### JOB
Reproduce verbatim the stretch of the forum thread below on estimating how many English words have three letters, from "Let's look at" through "letter? (most common)".

### DOCUMENT EXCERPT
** BEGIN **

This is a super hard one!

Let's look at the two approaches.

Top Down (preferred here)

  1. How many words are in the English language period. About 100,000?
  2. 80/20 rule...surely longer words are rarer
    1. There would be the most 3-5 letter words with a sharp dropoff on either end
    2. 80% of words are probably 3-5 letters
    3. Half of those are probably 4 letter? (most common)
    4. So, around 25% would be 3 letter
    5. Leaving us with approx 25,000

Bottom-up

  1. Write a few random sentences that pop into your head
  2. Count the # of 3 letter words and get a rough %
  3. Multiply this by how many words are in the English language in total (around 100k)
Anonymous A
on Nov 02, 2020

Where did you get asked such question? It's an interesting one but it also feels more like a brain teaser that an investment bank would ask to watch you squirm vs. an actual market sizing where you can build a logic with assumptions. 

7
J
on Nov 02, 2020
At a boutique German strategy consulting firm
Clara
Coach
on Nov 02, 2020
McKinsey | Awarded professor at Master in Management @ IE | MBA at MIT |+180 students coached | Integrated FIT Guide aut

Hello !

** END **

### RECORDED INFORMATION
** BEGIN **

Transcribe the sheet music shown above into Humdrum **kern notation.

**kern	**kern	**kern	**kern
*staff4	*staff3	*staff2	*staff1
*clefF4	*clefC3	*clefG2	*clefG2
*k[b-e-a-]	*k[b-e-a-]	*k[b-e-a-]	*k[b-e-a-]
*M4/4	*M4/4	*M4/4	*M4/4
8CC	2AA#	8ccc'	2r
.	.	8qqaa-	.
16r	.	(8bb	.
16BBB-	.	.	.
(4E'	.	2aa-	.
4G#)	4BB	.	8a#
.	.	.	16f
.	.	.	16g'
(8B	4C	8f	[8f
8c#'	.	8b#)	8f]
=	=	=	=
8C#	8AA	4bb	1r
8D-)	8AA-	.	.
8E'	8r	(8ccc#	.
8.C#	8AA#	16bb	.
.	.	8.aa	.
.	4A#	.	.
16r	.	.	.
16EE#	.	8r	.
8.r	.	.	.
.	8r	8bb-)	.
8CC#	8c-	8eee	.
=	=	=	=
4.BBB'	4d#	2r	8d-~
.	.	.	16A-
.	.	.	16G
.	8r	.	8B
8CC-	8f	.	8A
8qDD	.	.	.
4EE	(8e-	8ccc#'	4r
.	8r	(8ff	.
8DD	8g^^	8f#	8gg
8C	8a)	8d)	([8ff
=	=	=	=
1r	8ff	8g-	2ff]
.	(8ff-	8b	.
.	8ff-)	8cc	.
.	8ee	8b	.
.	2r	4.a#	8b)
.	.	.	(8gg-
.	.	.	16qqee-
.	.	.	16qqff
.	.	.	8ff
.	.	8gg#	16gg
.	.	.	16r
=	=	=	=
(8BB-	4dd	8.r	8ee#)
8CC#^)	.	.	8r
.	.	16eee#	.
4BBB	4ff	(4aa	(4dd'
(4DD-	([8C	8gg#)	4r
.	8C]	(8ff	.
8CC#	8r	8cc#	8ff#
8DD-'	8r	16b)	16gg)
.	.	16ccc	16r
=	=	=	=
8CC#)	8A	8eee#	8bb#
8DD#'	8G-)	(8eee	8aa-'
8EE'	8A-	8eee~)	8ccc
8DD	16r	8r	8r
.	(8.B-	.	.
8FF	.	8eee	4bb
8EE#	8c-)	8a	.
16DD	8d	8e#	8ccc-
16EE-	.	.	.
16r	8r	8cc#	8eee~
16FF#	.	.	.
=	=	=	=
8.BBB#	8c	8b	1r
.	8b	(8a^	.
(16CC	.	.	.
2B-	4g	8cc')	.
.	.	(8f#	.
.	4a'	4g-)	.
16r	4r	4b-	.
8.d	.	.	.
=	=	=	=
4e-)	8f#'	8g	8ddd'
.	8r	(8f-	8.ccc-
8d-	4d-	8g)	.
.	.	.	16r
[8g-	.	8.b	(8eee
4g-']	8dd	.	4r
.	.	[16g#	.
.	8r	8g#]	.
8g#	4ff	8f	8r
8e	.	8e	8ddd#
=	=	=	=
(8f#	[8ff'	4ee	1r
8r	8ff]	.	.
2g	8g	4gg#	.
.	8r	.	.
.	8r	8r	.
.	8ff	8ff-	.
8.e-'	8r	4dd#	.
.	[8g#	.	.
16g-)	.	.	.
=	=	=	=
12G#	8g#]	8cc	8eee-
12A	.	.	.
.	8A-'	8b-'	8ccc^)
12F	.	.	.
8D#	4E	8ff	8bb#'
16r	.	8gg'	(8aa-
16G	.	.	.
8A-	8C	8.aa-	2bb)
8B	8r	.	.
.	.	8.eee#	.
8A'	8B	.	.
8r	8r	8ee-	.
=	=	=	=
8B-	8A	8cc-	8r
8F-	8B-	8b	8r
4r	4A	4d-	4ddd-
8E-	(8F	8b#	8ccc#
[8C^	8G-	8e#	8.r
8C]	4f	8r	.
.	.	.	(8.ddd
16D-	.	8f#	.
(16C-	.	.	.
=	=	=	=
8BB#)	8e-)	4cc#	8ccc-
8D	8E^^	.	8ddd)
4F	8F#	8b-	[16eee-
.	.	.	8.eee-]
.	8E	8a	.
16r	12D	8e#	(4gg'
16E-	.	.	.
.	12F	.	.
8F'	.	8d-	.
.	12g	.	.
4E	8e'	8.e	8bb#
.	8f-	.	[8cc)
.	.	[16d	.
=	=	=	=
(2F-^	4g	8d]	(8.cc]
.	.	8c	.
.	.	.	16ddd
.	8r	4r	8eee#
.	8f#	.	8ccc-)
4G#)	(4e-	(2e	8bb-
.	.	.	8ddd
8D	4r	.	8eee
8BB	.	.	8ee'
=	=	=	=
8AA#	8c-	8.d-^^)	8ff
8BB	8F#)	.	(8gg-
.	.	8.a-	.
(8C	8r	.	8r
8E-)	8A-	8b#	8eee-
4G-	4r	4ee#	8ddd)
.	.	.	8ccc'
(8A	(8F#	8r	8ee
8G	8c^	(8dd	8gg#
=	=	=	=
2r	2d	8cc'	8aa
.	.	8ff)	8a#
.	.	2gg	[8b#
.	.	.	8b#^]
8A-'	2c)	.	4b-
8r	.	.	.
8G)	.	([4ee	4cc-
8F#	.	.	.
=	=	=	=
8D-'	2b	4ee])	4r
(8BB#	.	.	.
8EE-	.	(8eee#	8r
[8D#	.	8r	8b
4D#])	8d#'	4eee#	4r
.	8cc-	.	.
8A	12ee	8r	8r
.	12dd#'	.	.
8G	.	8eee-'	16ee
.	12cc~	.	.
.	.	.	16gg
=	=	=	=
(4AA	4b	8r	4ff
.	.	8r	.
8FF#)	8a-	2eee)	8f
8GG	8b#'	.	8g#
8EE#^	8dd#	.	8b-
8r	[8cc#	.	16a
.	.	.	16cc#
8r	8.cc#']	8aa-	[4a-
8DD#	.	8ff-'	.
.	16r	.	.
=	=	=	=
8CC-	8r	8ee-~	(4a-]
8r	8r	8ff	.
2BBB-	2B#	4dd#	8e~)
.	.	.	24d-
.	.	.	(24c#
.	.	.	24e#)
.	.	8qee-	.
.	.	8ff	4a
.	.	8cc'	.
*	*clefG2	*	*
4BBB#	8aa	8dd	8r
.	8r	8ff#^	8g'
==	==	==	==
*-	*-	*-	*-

** END **

### REPLY TO THE EXERCISE
Let's look at the two approaches.

Top Down (preferred here)

  1. How many words are in the English language period. About 100,000?
  2. 80/20 rule...surely longer words are rarer
    1. There would be the most 3-5 letter words with a sharp dropoff on either end
    2. 80% of words are probably 3-5 letters
    3. Half of those are probably 4 letter? (most common)